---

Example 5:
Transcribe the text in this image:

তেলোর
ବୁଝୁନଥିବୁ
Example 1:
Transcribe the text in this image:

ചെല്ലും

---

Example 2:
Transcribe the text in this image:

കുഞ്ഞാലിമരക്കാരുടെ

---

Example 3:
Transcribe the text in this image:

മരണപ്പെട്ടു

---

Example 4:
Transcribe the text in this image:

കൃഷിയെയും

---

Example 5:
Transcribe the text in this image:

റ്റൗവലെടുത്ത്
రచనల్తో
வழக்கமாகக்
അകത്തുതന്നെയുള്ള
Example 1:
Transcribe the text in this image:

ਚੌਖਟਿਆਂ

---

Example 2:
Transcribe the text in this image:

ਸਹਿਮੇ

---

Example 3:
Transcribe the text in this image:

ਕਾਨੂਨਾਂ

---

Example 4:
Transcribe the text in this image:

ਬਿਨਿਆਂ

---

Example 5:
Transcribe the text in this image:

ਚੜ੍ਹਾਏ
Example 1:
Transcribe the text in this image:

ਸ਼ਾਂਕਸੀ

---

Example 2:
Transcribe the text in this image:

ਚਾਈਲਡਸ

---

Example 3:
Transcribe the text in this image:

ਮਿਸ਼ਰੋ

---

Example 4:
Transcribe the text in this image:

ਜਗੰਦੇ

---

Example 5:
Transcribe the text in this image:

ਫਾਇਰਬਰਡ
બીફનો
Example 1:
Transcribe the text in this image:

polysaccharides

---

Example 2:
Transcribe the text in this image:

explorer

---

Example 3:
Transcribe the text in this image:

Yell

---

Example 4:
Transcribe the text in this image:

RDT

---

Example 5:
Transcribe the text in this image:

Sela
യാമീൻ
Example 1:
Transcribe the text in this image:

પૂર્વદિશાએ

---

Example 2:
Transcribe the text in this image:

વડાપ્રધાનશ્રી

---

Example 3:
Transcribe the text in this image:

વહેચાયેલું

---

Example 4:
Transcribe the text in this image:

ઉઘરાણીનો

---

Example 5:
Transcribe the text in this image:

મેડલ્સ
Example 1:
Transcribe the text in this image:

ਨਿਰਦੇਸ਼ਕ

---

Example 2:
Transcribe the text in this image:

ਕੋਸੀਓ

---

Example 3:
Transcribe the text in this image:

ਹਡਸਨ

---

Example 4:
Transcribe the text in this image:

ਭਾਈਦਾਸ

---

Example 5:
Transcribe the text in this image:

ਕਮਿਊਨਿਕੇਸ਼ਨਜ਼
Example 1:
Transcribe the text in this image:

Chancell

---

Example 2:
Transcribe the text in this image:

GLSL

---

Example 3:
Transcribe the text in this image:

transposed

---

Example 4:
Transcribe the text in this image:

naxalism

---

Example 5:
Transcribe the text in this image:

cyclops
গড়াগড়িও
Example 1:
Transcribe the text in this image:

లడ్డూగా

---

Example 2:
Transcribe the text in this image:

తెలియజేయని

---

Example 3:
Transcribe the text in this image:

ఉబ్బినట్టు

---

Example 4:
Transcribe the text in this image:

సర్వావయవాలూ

* **Exercise aim**:
The whole listing must be reproduced exactly. Do not skip a line.

* **Output below**:
---

Example 5:
Transcribe the text in this image:

তেলোর
ବୁଝୁନଥିବୁ
Example 1:
Transcribe the text in this image:

ചെല്ലും

---

Example 2:
Transcribe the text in this image:

കുഞ്ഞാലിമരക്കാരുടെ

---

Example 3:
Transcribe the text in this image:

മരണപ്പെട്ടു

---

Example 4:
Transcribe the text in this image:

കൃഷിയെയും

---

Example 5:
Transcribe the text in this image:

റ്റൗവലെടുത്ത്
రచనల్తో
வழக்கமாகக்
അകത്തുതന്നെയുള്ള
Example 1:
Transcribe the text in this image:

ਚੌਖਟਿਆਂ

---

Example 2:
Transcribe the text in this image:

ਸਹਿਮੇ

---

Example 3:
Transcribe the text in this image:

ਕਾਨੂਨਾਂ

---

Example 4:
Transcribe the text in this image:

ਬਿਨਿਆਂ

---

Example 5:
Transcribe the text in this image:

ਚੜ੍ਹਾਏ
Example 1:
Transcribe the text in this image:

ਸ਼ਾਂਕਸੀ

---

Example 2:
Transcribe the text in this image:

ਚਾਈਲਡਸ

---

Example 3:
Transcribe the text in this image:

ਮਿਸ਼ਰੋ

---

Example 4:
Transcribe the text in this image:

ਜਗੰਦੇ

---

Example 5:
Transcribe the text in this image:

ਫਾਇਰਬਰਡ
બીફનો
Example 1:
Transcribe the text in this image:

polysaccharides

---

Example 2:
Transcribe the text in this image:

explorer

---

Example 3:
Transcribe the text in this image:

Yell

---

Example 4:
Transcribe the text in this image:

RDT

---

Example 5:
Transcribe the text in this image:

Sela
യാമീൻ
Example 1:
Transcribe the text in this image:

પૂર્વદિશાએ

---

Example 2:
Transcribe the text in this image:

વડાપ્રધાનશ્રી

---

Example 3:
Transcribe the text in this image:

વહેચાયેલું

---

Example 4:
Transcribe the text in this image:

ઉઘરાણીનો

---

Example 5:
Transcribe the text in this image:

મેડલ્સ
Example 1:
Transcribe the text in this image:

ਨਿਰਦੇਸ਼ਕ

---

Example 2:
Transcribe the text in this image:

ਕੋਸੀਓ

---

Example 3:
Transcribe the text in this image:

ਹਡਸਨ

---

Example 4:
Transcribe the text in this image:

ਭਾਈਦਾਸ

---

Example 5:
Transcribe the text in this image:

ਕਮਿਊਨਿਕੇਸ਼ਨਜ਼
Example 1:
Transcribe the text in this image:

Chancell

---

Example 2:
Transcribe the text in this image:

GLSL

---

Example 3:
Transcribe the text in this image:

transposed

---

Example 4:
Transcribe the text in this image:

naxalism

---

Example 5:
Transcribe the text in this image:

cyclops
গড়াগড়িও
Example 1:
Transcribe the text in this image:

లడ్డూగా

---

Example 2:
Transcribe the text in this image:

తెలియజేయని

---

Example 3:
Transcribe the text in this image:

ఉబ్బినట్టు

---

Example 4:
Transcribe the text in this image:

సర్వావయవాలూ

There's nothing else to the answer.